== YOUR ASSIGNMENT ==
The task calls for every line of the data to be retyped exactly.

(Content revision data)
============================================================
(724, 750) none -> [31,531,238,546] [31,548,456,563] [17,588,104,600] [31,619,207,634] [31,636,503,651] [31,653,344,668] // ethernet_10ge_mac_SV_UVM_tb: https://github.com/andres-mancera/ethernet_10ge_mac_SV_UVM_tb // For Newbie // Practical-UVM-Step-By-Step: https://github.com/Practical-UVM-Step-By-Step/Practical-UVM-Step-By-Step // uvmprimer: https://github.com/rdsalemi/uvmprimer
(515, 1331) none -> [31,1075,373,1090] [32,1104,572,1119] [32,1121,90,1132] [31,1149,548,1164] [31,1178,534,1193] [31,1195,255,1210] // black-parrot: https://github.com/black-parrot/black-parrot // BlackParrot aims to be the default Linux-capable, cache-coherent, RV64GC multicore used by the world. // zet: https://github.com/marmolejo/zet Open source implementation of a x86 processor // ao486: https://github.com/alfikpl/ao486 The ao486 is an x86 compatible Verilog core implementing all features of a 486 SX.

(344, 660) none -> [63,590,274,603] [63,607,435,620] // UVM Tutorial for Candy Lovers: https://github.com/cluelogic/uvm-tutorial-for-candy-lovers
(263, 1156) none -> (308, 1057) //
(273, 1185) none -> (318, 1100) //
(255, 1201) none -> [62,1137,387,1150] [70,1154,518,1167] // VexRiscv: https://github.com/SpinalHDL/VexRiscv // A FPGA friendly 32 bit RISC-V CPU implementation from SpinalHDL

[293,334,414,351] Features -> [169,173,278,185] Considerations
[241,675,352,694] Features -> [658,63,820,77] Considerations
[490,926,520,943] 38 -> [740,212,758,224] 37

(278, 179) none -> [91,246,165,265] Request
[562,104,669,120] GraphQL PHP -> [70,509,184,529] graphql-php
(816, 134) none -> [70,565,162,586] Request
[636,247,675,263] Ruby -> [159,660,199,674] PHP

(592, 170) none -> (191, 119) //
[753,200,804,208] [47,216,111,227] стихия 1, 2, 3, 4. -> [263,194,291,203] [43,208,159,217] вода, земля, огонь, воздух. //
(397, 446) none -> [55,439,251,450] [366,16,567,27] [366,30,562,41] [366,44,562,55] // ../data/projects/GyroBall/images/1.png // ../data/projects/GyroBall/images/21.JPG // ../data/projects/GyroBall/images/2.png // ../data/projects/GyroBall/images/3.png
============================================================
== RESPONSE ==
(724, 750) none -> [31,531,238,546] [31,548,456,563] [17,588,104,600] [31,619,207,634] [31,636,503,651] [31,653,344,668] // ethernet_10ge_mac_SV_UVM_tb: https://github.com/andres-mancera/ethernet_10ge_mac_SV_UVM_tb // For Newbie // Practical-UVM-Step-By-Step: https://github.com/Practical-UVM-Step-By-Step/Practical-UVM-Step-By-Step // uvmprimer: https://github.com/rdsalemi/uvmprimer
(515, 1331) none -> [31,1075,373,1090] [32,1104,572,1119] [32,1121,90,1132] [31,1149,548,1164] [31,1178,534,1193] [31,1195,255,1210] // black-parrot: https://github.com/black-parrot/black-parrot // BlackParrot aims to be the default Linux-capable, cache-coherent, RV64GC multicore used by the world. // zet: https://github.com/marmolejo/zet Open source implementation of a x86 processor // ao486: https://github.com/alfikpl/ao486 The ao486 is an x86 compatible Verilog core implementing all features of a 486 SX.

(344, 660) none -> [63,590,274,603] [63,607,435,620] // UVM Tutorial for Candy Lovers: https://github.com/cluelogic/uvm-tutorial-for-candy-lovers
(263, 1156) none -> (308, 1057) //
(273, 1185) none -> (318, 1100) //
(255, 1201) none -> [62,1137,387,1150] [70,1154,518,1167] // VexRiscv: https://github.com/SpinalHDL/VexRiscv // A FPGA friendly 32 bit RISC-V CPU implementation from SpinalHDL

[293,334,414,351] Features -> [169,173,278,185] Considerations
[241,675,352,694] Features -> [658,63,820,77] Considerations
[490,926,520,943] 38 -> [740,212,758,224] 37

(278, 179) none -> [91,246,165,265] Request
[562,104,669,120] GraphQL PHP -> [70,509,184,529] graphql-php
(816, 134) none -> [70,565,162,586] Request
[636,247,675,263] Ruby -> [159,660,199,674] PHP

(592, 170) none -> (191, 119) //
[753,200,804,208] [47,216,111,227] стихия 1, 2, 3, 4. -> [263,194,291,203] [43,208,159,217] вода, земля, огонь, воздух. //
(397, 446) none -> [55,439,251,450] [366,16,567,27] [366,30,562,41] [366,44,562,55] // ../data/projects/GyroBall/images/1.png // ../data/projects/GyroBall/images/21.JPG // ../data/projects/GyroBall/images/2.png // ../data/projects/GyroBall/images/3.png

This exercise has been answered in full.